» **Problem description**
Skip every picture. Print each line from the one containing "找工作 找房子 找服务" through the end of the records below, word for word.

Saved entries
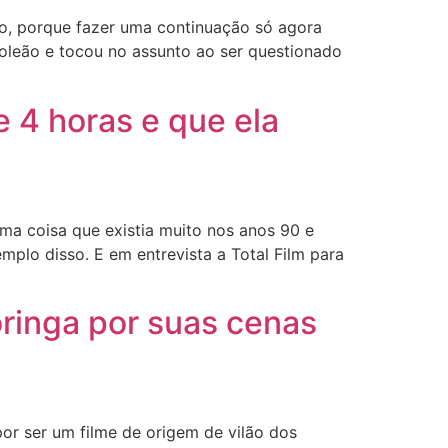
do, porque fazer uma continuação só agora
poleão e tocou no assunto ao ser questionado
 4 horas e que ela
uma coisa que existia muito nos anos 90 e
mplo disso. E em entrevista a Total Film para
oringa por suas cenas
por ser um filme de origem de vilão dos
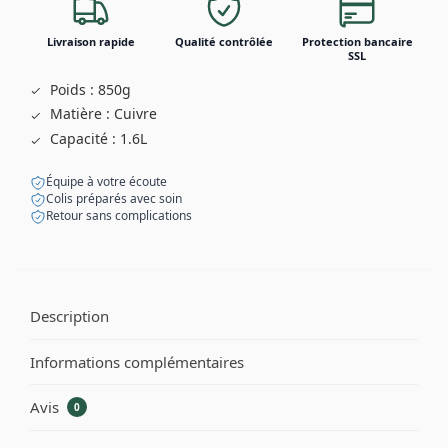
Livraison rapide
Qualité contrôlée
Protection bancaire
SSL
Poids : 850g
Matière : Cuivre
Capacité : 1.6L
Équipe à votre écoute
Colis préparés avec soin
Retour sans complications
Description
Informations complémentaires
Avis
0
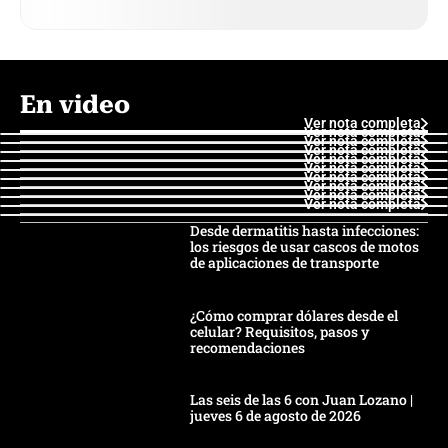
En video
Ver nota completa
Ver nota completa
Ver nota completa
Ver nota completa
Ver nota completa
Ver nota completa
Ver nota completa
Ver nota completa
Ver nota completa
Ver nota completa
Desde dermatitis hasta infecciones:
los riesgos de usar cascos de motos
de aplicaciones de transporte
¿Cómo comprar dólares desde el
celular? Requisitos, pasos y
recomendaciones
Las seis de las 6 con Juan Lozano |
jueves 6 de agosto de 2026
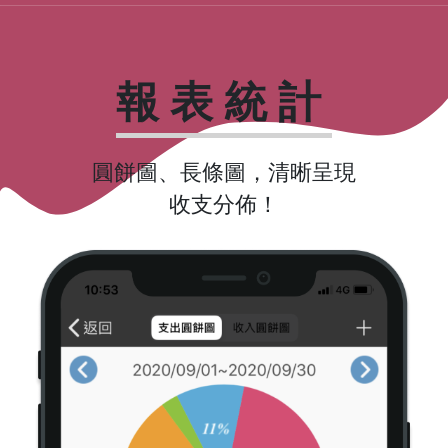
報表統計
圓餅圖、長條圖，清晰呈現
收支分佈！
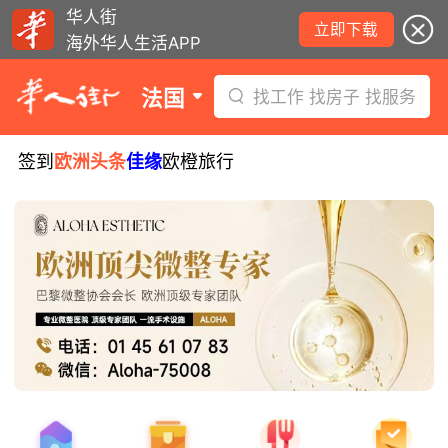
华人街
立即下载
海外华人生活APP
法国
找工作 找房子 找服务
签到
欧洲头条
佳缘
欧橙旅行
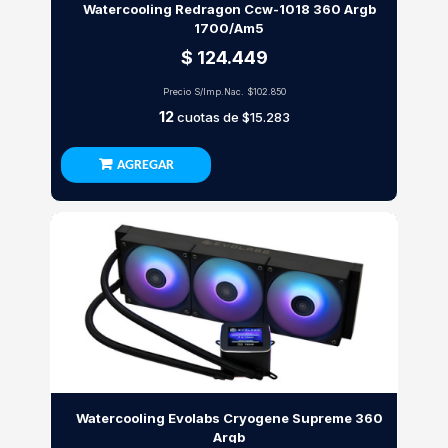
Watercooling Redragon Ccw-1018 360 Argb
1700/Am5
$ 124.449
Precio S/Imp.Nac.
$102.850
12
cuotas de
$15.283
AGREGAR
Watercooling Evolabs Cryogene Supreme 360
Argb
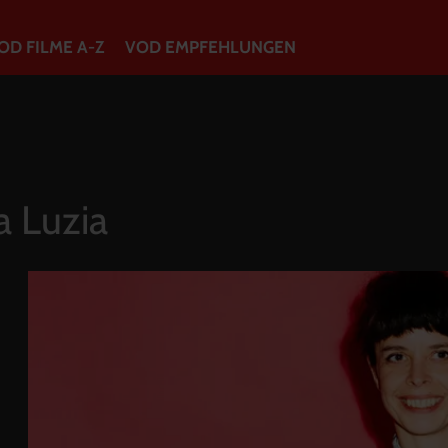
OD FILME A-Z
VOD EMPFEHLUNGEN
VOD Filme A-Z
VOD Empfehlungen
a Luzia
So geht’s
Filmpakete
Gutscheine
Account
Warenkorb
Suche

» **Result below**
找工作 找房子 找服务
签到
欧洲头条
佳缘
欧橙旅行
Watercooling Redragon Ccw-1018 360 Argb
1700/Am5
$ 124.449
Precio S/Imp.Nac.
$102.850
12
cuotas de
$15.283
AGREGAR
Watercooling Evolabs Cryogene Supreme 360
Argb
OD FILME A-Z
VOD EMPFEHLUNGEN
VOD Filme A-Z
VOD Empfehlungen
a Luzia
So geht’s
Filmpakete
Gutscheine
Account
Warenkorb
Suche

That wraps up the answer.